195

I'm working with Python v2, and I'm trying to find out if you can tell if a word is in a string.

I have found some information about identifying if the word is in the string - using .find, but is there a way to do an IF statement. I would like to have something like the following:

if string.find(word):
    print 'success'

Thanks for any help.

0

12 Answers 12

378

What is wrong with:

if word in mystring: 
   print 'success'
11
  • 119
    just as a caution, if you have a string "paratyphoid is bad" and you do a if "typhoid" in "paratyphoid is bad" you will get a true. – David Nelson Dec 19 '12 at 17:52
  • 4
    Anyone knows how to overcome this problem? – user2567857 Aug 19 '14 at 9:36
  • 4
    @user2567857, regular expressions -- see Hugh Bothwell's answer. – Mark Rajcok Aug 21 '14 at 19:23
  • 4
    if (word1 in mystring and word2 in mystring) – louie mcconnell Jul 11 '16 at 7:03
  • 4
    How is this the accepted answer?!! It just checks whether a sequence of characters (not a word) appear in a string – pedram bashiri Nov 19 '19 at 22:51
178
if 'seek' in 'those who seek shall find':
    print('Success!')

but keep in mind that this matches a sequence of characters, not necessarily a whole word - for example, 'word' in 'swordsmith' is True. If you only want to match whole words, you ought to use regular expressions:

import re

def findWholeWord(w):
    return re.compile(r'\b({0})\b'.format(w), flags=re.IGNORECASE).search

findWholeWord('seek')('those who seek shall find')    # -> <match object>
findWholeWord('word')('swordsmith')                   # -> None
6
  • 5
    Is there a really fast method of searching for multiple words, say a set of several thousand words, without having to construct a for loop going through each word? I have a million sentences, and a million terms to search through to see which sentence has which matching words. Currently it's taking me days to process, and I want to know if there's a faster way. – Tom Dec 27 '16 at 19:49
  • @Tom try to use grep instead of python regex – El Ruso Feb 3 '17 at 22:57
  • p1 for swordsmith – Robino Aug 11 '17 at 16:23
  • How do you handle exceptions, e.g. when the word is not found in the string? – FaCoffee May 4 '18 at 10:58
  • 1
    @FaCoffee: if the string is not found, the function returns None (see last example above). – Hugh Bothwell May 6 '18 at 17:15
53

If you want to find out whether a whole word is in a space-separated list of words, simply use:

def contains_word(s, w):
    return (' ' + w + ' ') in (' ' + s + ' ')

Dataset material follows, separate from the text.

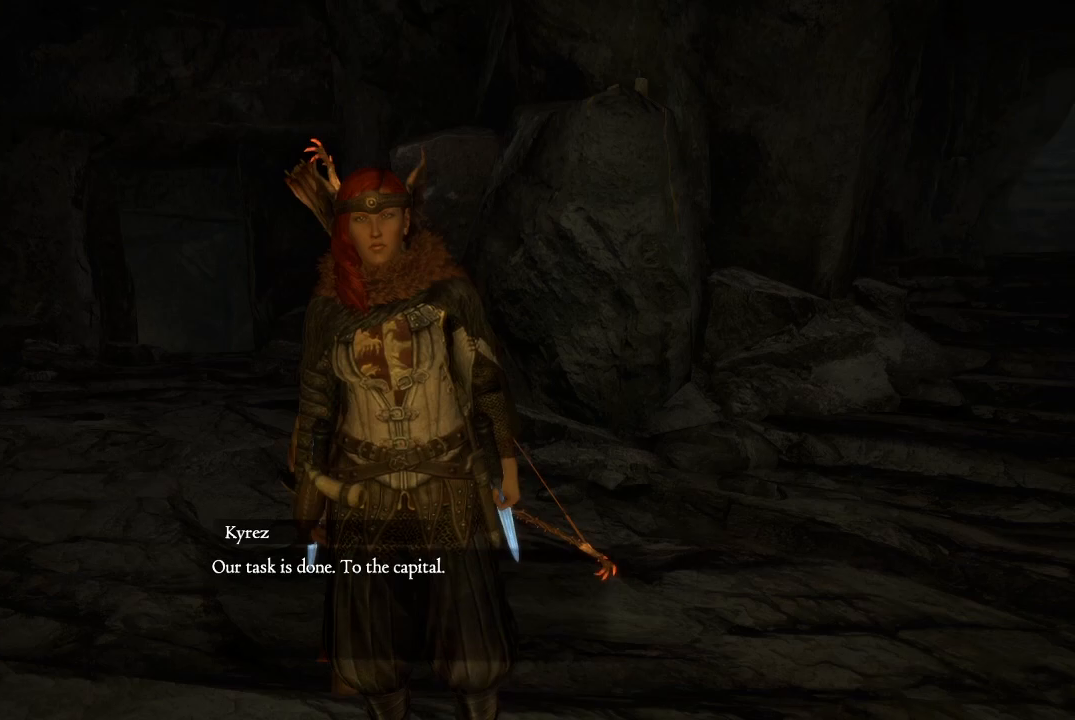
{"buttons": ["A"], "left_stick": "center", "right_stick": "center", "events": [[451, "A", "down"]]}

contains_word('the quick brown fox', 'brown')  # True
contains_word('the quick brown fox', 'row')    # False

This elegant method is also the fastest. Compared to Hugh Bothwell's and daSong's approaches:

>python -m timeit -s "def contains_word(s, w): return (' ' + w + ' ') in (' ' + s + ' ')" "contains_word('the quick brown fox', 'brown')"
1000000 loops, best of 3: 0.351 usec per loop

>python -m timeit -s "import re" -s "def contains_word(s, w): return re.compile(r'\b({0})\b'.format(w), flags=re.IGNORECASE).search(s)" "contains_word('the quick brown fox', 'brown')"
100000 loops, best of 3: 2.38 usec per loop

>python -m timeit -s "def contains_word(s, w): return s.startswith(w + ' ') or s.endswith(' ' + w) or s.find(' ' + w + ' ') != -1" "contains_word('the quick brown fox', 'brown')"
1000000 loops, best of 3: 1.13 usec per loop

Edit: A slight variant on this idea for Python 3.6+, equally fast:

def contains_word(s, w):
    return f' {w} ' in f' {s} '
8
  • 4
    This is my favourite answer :) – IanS Aug 11 '16 at 13:16
  • 1
    I agree, but the quickest solution doesn't ignore case like re.compile(... does. – Michael Smith Sep 19 '16 at 20:31
  • 9
    This has several problems: (1) Words at the end (2) Words at the beginning (3) words in between like contains_word("says", "Simon says: Don't use this answer") – Martin Thoma Aug 9 '17 at 9:53
  • 1
    @MartinThoma - As stated, this method is specifically for finding out "whether a whole word is in a space-separated list of words". In that situation, it works fine for: (1) Words at the end (2) Words at the beginning (3) words in between. Your example only fails because your list of words includes a colon. – user200783 Aug 9 '17 at 13:41
  • 2
    @JeffHeaton Once again, this method is SPECIFICALLY for "If you want to find out whether a whole word is in a space-separated list of words", as the author clearly stated. – bitwitch Feb 17 '20 at 20:58
18

find returns an integer representing the index of where the search item was found. If it isn't found, it returns -1.

haystack = 'asdf'

haystack.find('a') # result: 0
haystack.find('s') # result: 1
haystack.find('g') # result: -1

if haystack.find(needle) >= 0:
  print 'Needle found.'
else:
  print 'Needle not found.'
0
15

You can split string to the words and check the result list.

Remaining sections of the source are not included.